EXERCISE DESCRIPTION:
Reproduce the text lines of the records below verbatim, omitting the pictures.

————

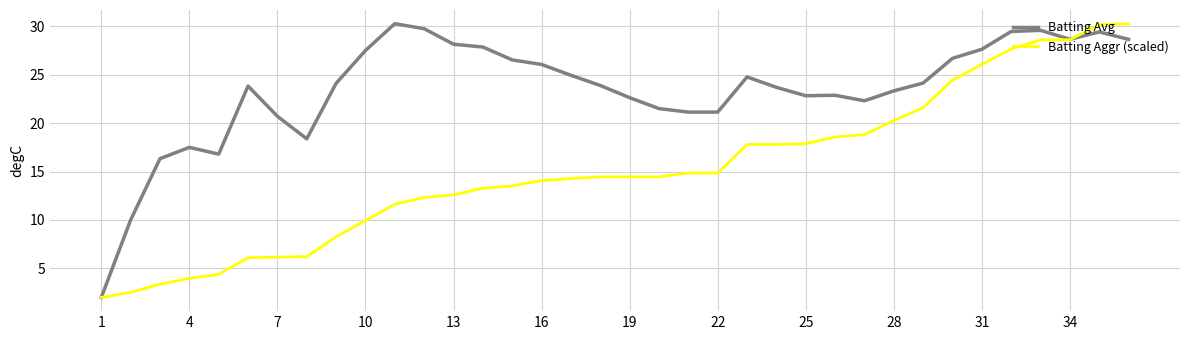

What is the minimum value for Batting Avg?

2.0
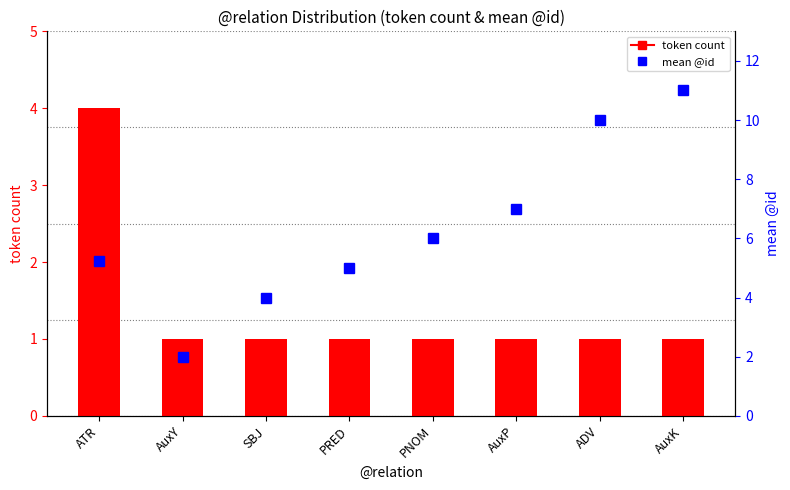

Which series has the largest total across all categories?

mean @id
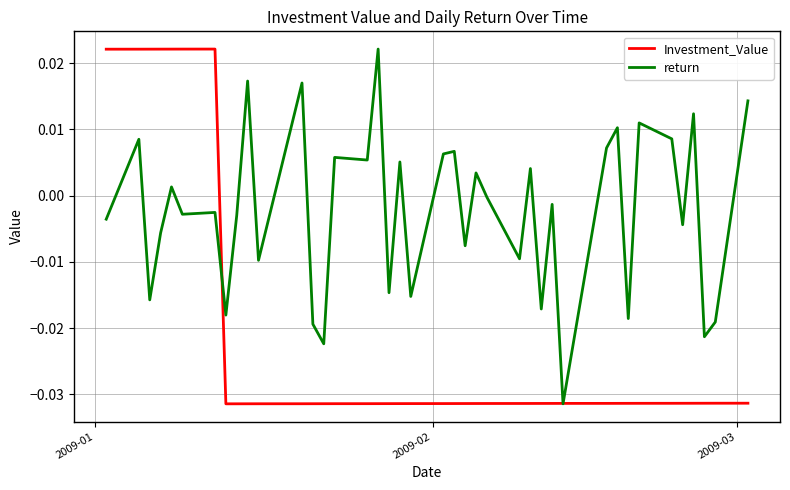

Which series has the largest total across all categories?

return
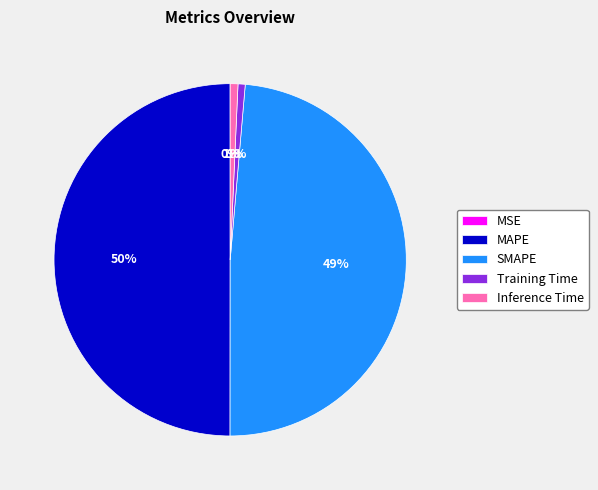

Which category has the biggest portion of the pie?

MAPE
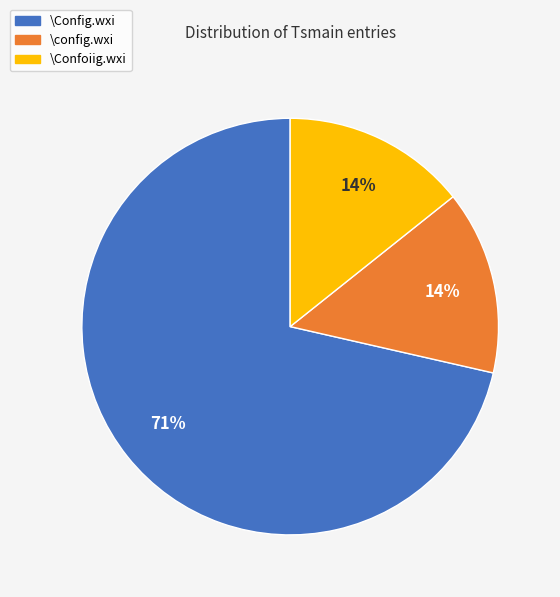

Which slice represents more than half of the pie?

\Config.wxi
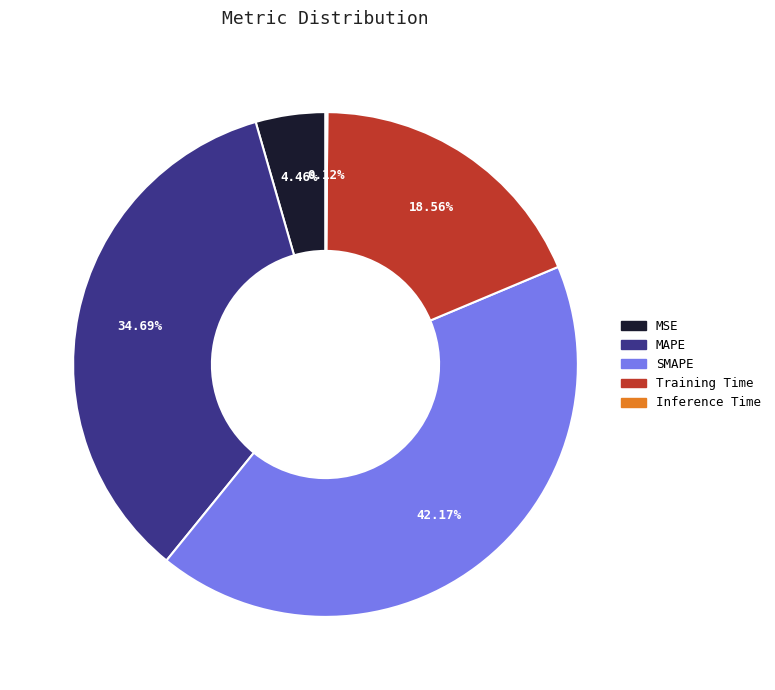

What is the largest slice in the pie chart?

SMAPE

————

RESULT OF THE TASK:
What is the minimum value for Batting Avg?

2.0

Which series has the largest total across all categories?

mean @id

Which series has the largest total across all categories?

return

Which category has the biggest portion of the pie?

MAPE

Which slice represents more than half of the pie?

\Config.wxi

What is the largest slice in the pie chart?

SMAPE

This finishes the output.